§ **文档节选**:
........

题解:多校结束了,写道题压压惊。。。给你一些顶点和边,将顶点分为两组,同一组的任意两个顶点不能相连。输出两组的各点,若不能分,输出-1。
代码:
#include<bits/stdc++.h>
#include<stdio.h>
#include<string.h>
#include<algorithm>
#include<iostream>
#include<cstring>
#include<vector>
#include<map>
#include<cmath>
#include<queue>
#include<set>
#include<stack>
#include <utility>
using namespace std;
typedef long long ll;
typedef unsigned long long ull;
#define mst(a) memset(a, 0, sizeof(a))
#define M_P(x,y) make_pair(x,y)
#define pii pair<int,int>
#define rep(i,j,k) for (int i = j; i <= k; i++)
#define per(i,j,k) for (int i = j; i >= k; i--)

........

§ **已知信息**:
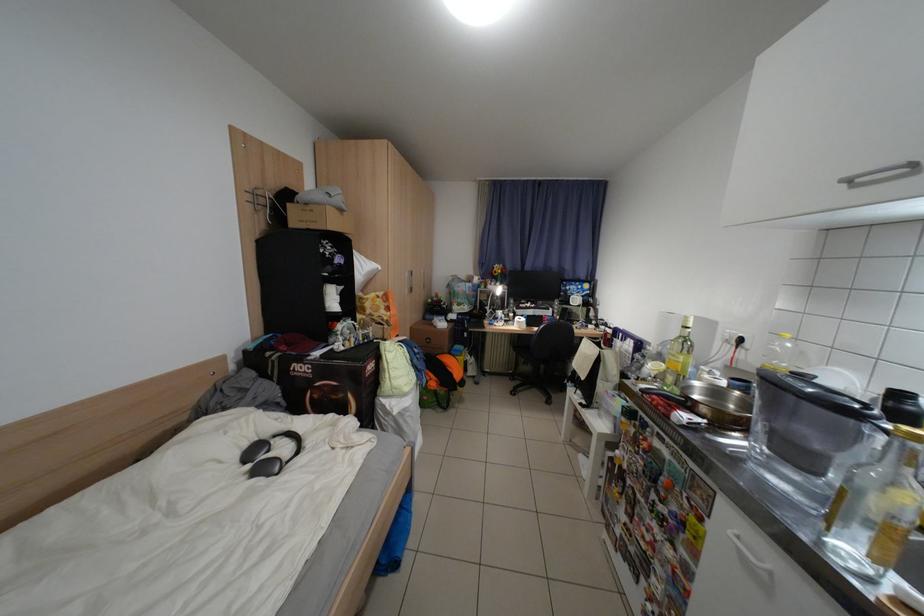
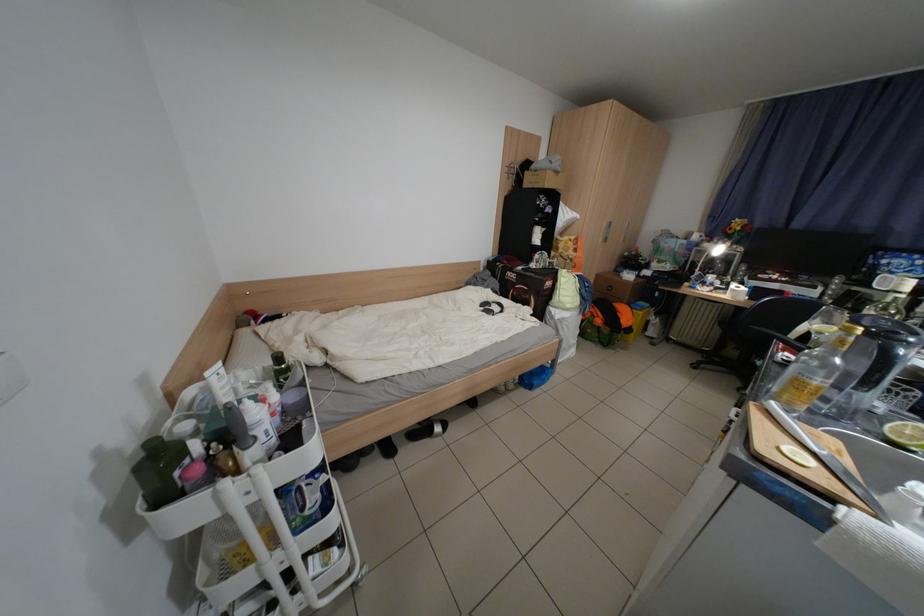
Question: The camera is either moving clockwise (left) or counter-clockwise (right) around the object. The first image is from the beginning of the video and the second image is from the end. Is the camera moving left or right when shooting the video?

Choices:
 (A) Left
 (B) Right

Answer: (B)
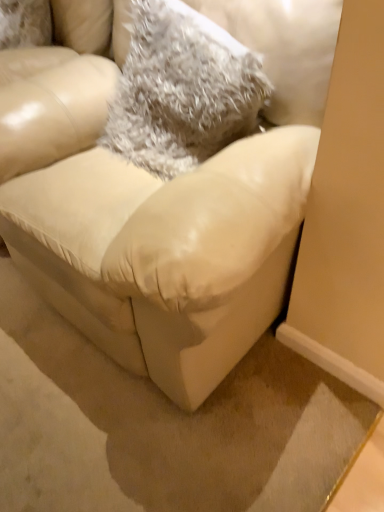
Question: Is matte leather couch at center not inside fuzzy gray throw pillow at upper center?

Choices:
 (A) no
 (B) yes

Answer: (B)

Question: Does matte leather couch at center appear on the left side of fuzzy gray throw pillow at upper center?

Choices:
 (A) no
 (B) yes

Answer: (B)

Question: Could you tell me if matte leather couch at center is turned towards fuzzy gray throw pillow at upper center?

Choices:
 (A) no
 (B) yes

Answer: (B)

Question: Is matte leather couch at center surrounding fuzzy gray throw pillow at upper center?

Choices:
 (A) yes
 (B) no

Answer: (A)

Question: Is matte leather couch at center at the right side of fuzzy gray throw pillow at upper center?

Choices:
 (A) yes
 (B) no

Answer: (B)

Question: Would you consider matte leather couch at center to be distant from fuzzy gray throw pillow at upper center?

Choices:
 (A) yes
 (B) no

Answer: (B)

Question: From the image's perspective, is fuzzy gray throw pillow at upper center on top of matte leather couch at center?

Choices:
 (A) no
 (B) yes

Answer: (B)

Question: Is fuzzy gray throw pillow at upper center looking in the opposite direction of matte leather couch at center?

Choices:
 (A) no
 (B) yes

Answer: (B)

Question: Is the depth of fuzzy gray throw pillow at upper center greater than that of matte leather couch at center?

Choices:
 (A) no
 (B) yes

Answer: (B)

Question: Considering the relative sizes of fuzzy gray throw pillow at upper center and matte leather couch at center in the image provided, is fuzzy gray throw pillow at upper center wider than matte leather couch at center?

Choices:
 (A) yes
 (B) no

Answer: (B)

Question: From a real-world perspective, is fuzzy gray throw pillow at upper center under matte leather couch at center?

Choices:
 (A) no
 (B) yes

Answer: (A)

Question: Can you confirm if fuzzy gray throw pillow at upper center is taller than matte leather couch at center?

Choices:
 (A) no
 (B) yes

Answer: (A)

Question: Is fuzzy gray throw pillow at upper center in front of or behind matte leather couch at center in the image?

Choices:
 (A) behind
 (B) front

Answer: (A)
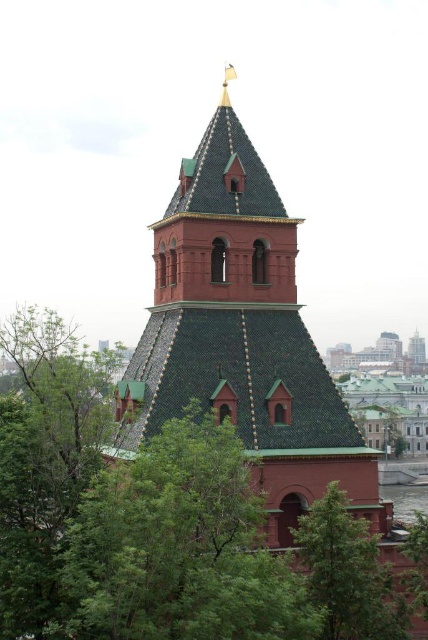
You are planning to install a bench between the green textured leaves at center and the green tiled tower at center. If the bench requires 10 meters of space, will there be enough room?

The green textured leaves at center and green tiled tower at center are 9.76 meters apart from each other, so the bench requiring 10 meters of space will not fit between them.

You are standing in a park and see the green textured leaves at center and the green tiled tower at center. Which object is closer to you?

The green textured leaves at center are closer to you because they are in front of the green tiled tower at center.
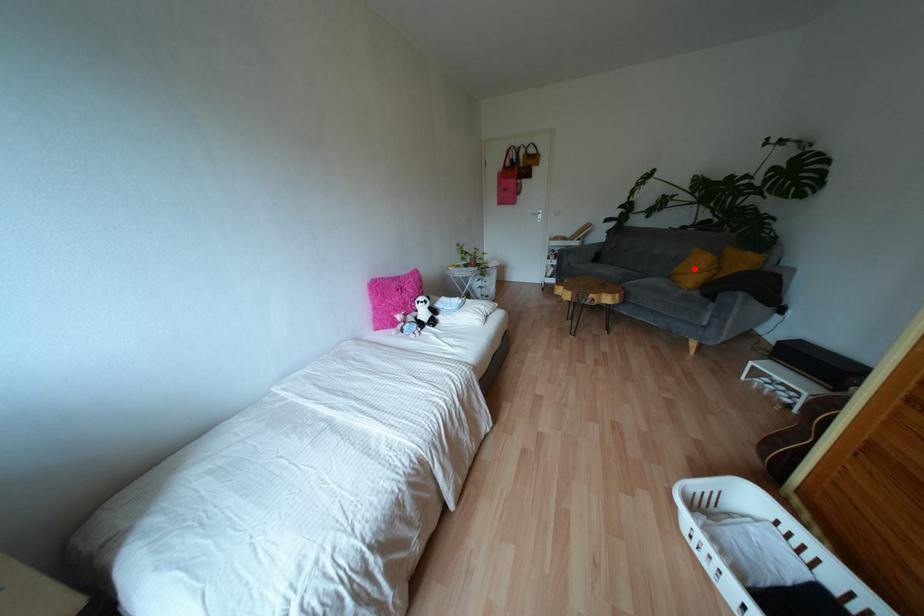
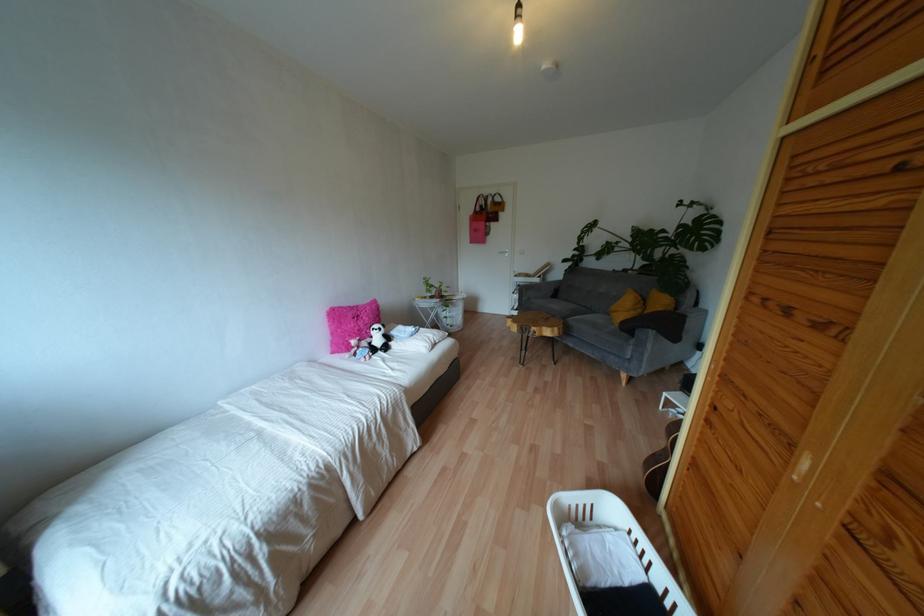
Locate, in the second image, the point that corresponds to the highlighted location in the first image.

(623, 308)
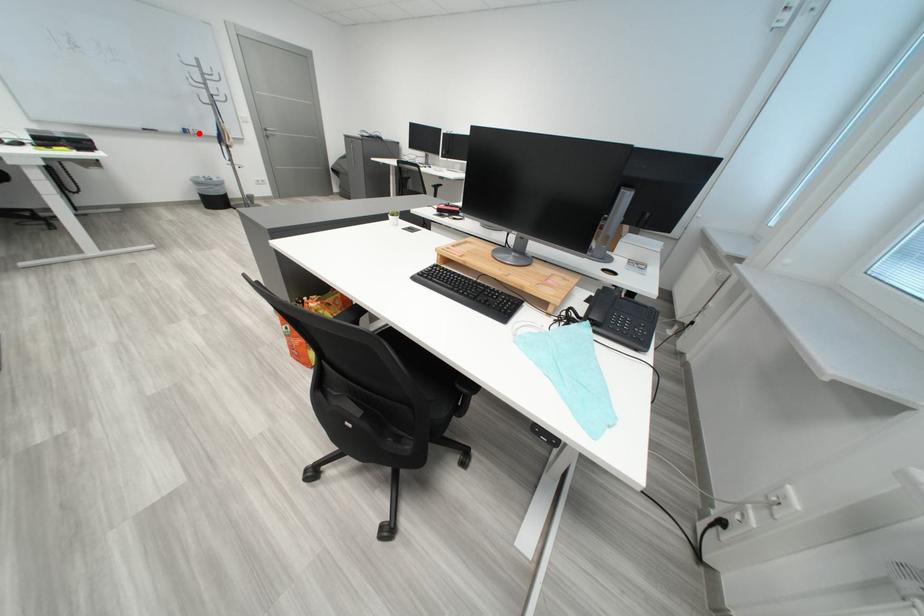
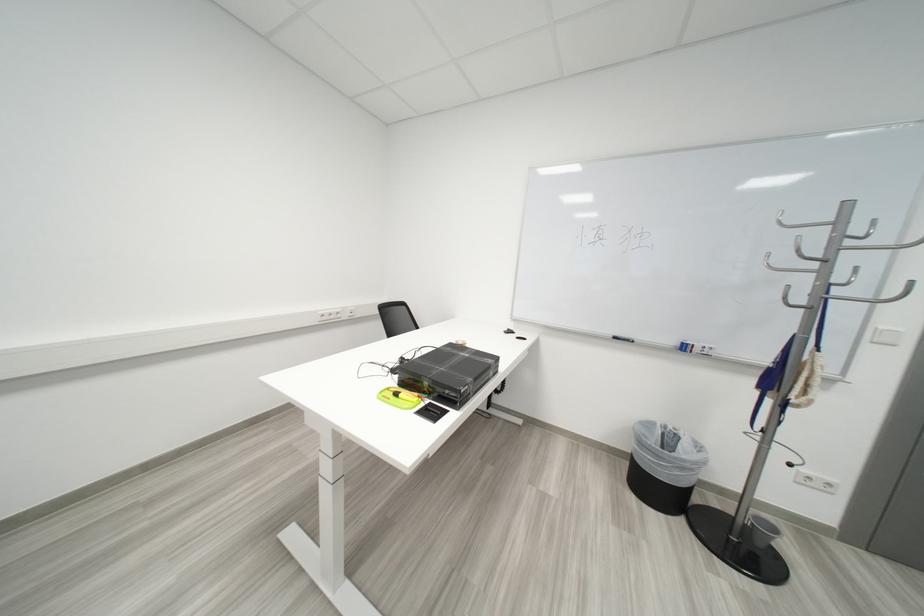
Locate, in the second image, the point that corresponds to the highlighted location in the first image.

(698, 350)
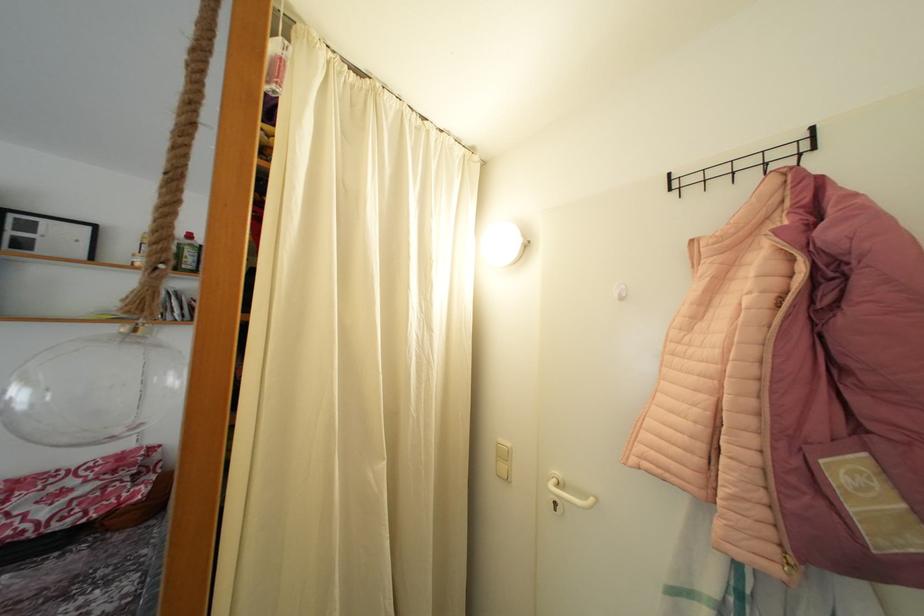
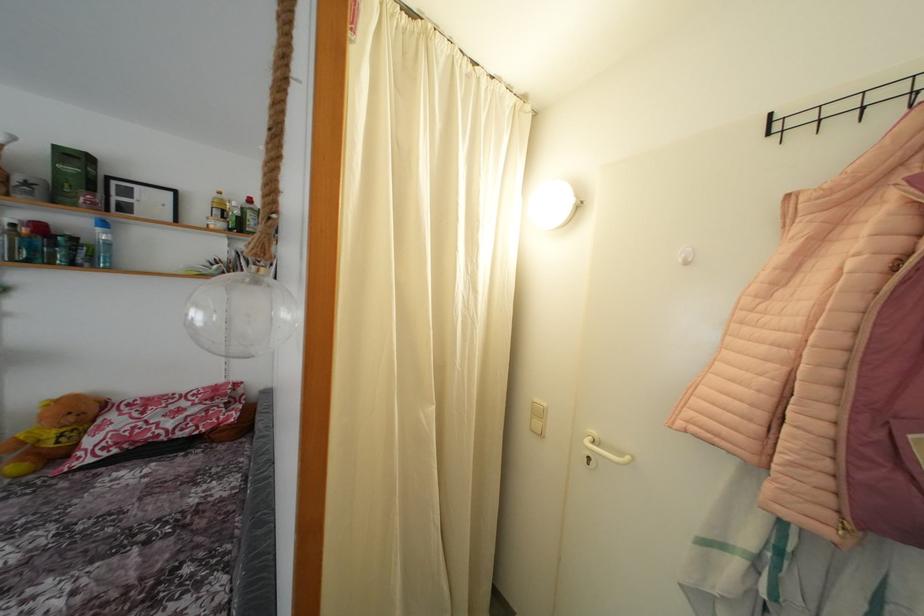
Question: I am providing you with two images of the same scene from different viewpoints. Please identify which objects are invisible in image2.

Choices:
 (A) white wall hook
 (B) blue water bottle
 (C) white light switch
 (D) none of these

Answer: (D)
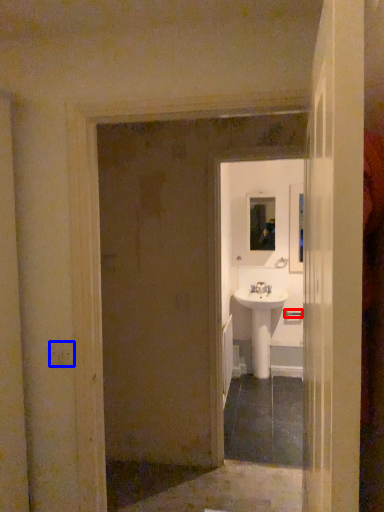
Question: Which object is further to the camera taking this photo, door handle (highlighted by a red box) or light switch (highlighted by a blue box)?

Choices:
 (A) door handle
 (B) light switch

Answer: (A)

........

§ **练习任务**:
**a)** 把顶点分组题解中从“#define M_P(x,y) make_pair(x,y)”一直到“i = j; i >= k; i--)”的全部内容一字不差地重写一遍。
**b)** 从顶点分组题解停下的地方接着往下写代码。

§ **答案列表**:
**a)**
#define M_P(x,y) make_pair(x,y)
#define pii pair<int,int>
#define rep(i,j,k) for (int i = j; i <= k; i++)
#define per(i,j,k) for (int i = j; i >= k; i--)

**b)**
#define lson x << 1, l, mid
#define rson x << 1 | 1, mid + 1, r
const int lowbit(int x) { return x&-x; }
const double eps = 1e-8;
const int INF = 1e9+7;
const ll inf =(1LL<<62) ;
const int MOD = 1e9 + 7;
const ll mod = (1LL<<32);
const int N = 2e5+10;
const int M=100010;
template <class T1, class T2>inline void getmax(T1 &a, T2 b) {if (b>a)a = b;}
template <class T1, class T2>inline void getmin(T1 &a, T2 b) {if (b<a)a = b;}
int read()
{
int v = 0, f = 1;
char c =getchar();
while( c < 48 || 57 < c ){
if(c=='-') f = -1;
c = getchar();
}
while(48 <= c && c <= 57)
v = v*10+c-48, c = getchar();
return v*f;
}
vector<int>G[100010];
vector<int>ans[2];
int vis[100010];
int ok;
int type[100010];
void dfs(int u,int fa,int ty) //u的父亲是fa
{
ans[ty].push_back(u); //存储二分图
vis[u]=1;
type[u]=ty;
int d=G[u].size(); //结点u的相邻点个数
for(int i = 0;i< d ;i++)
{
int v = G[u][i]; //结点u的第i个相邻点v
if(v==fa)
continue;
if(vis[v]&&type[v]==type[u])
ok=1;
if(vis[v])
continue;
dfs(v,u,1-ty); //把 v 的父亲设为 u,继续递归
}
}
int main()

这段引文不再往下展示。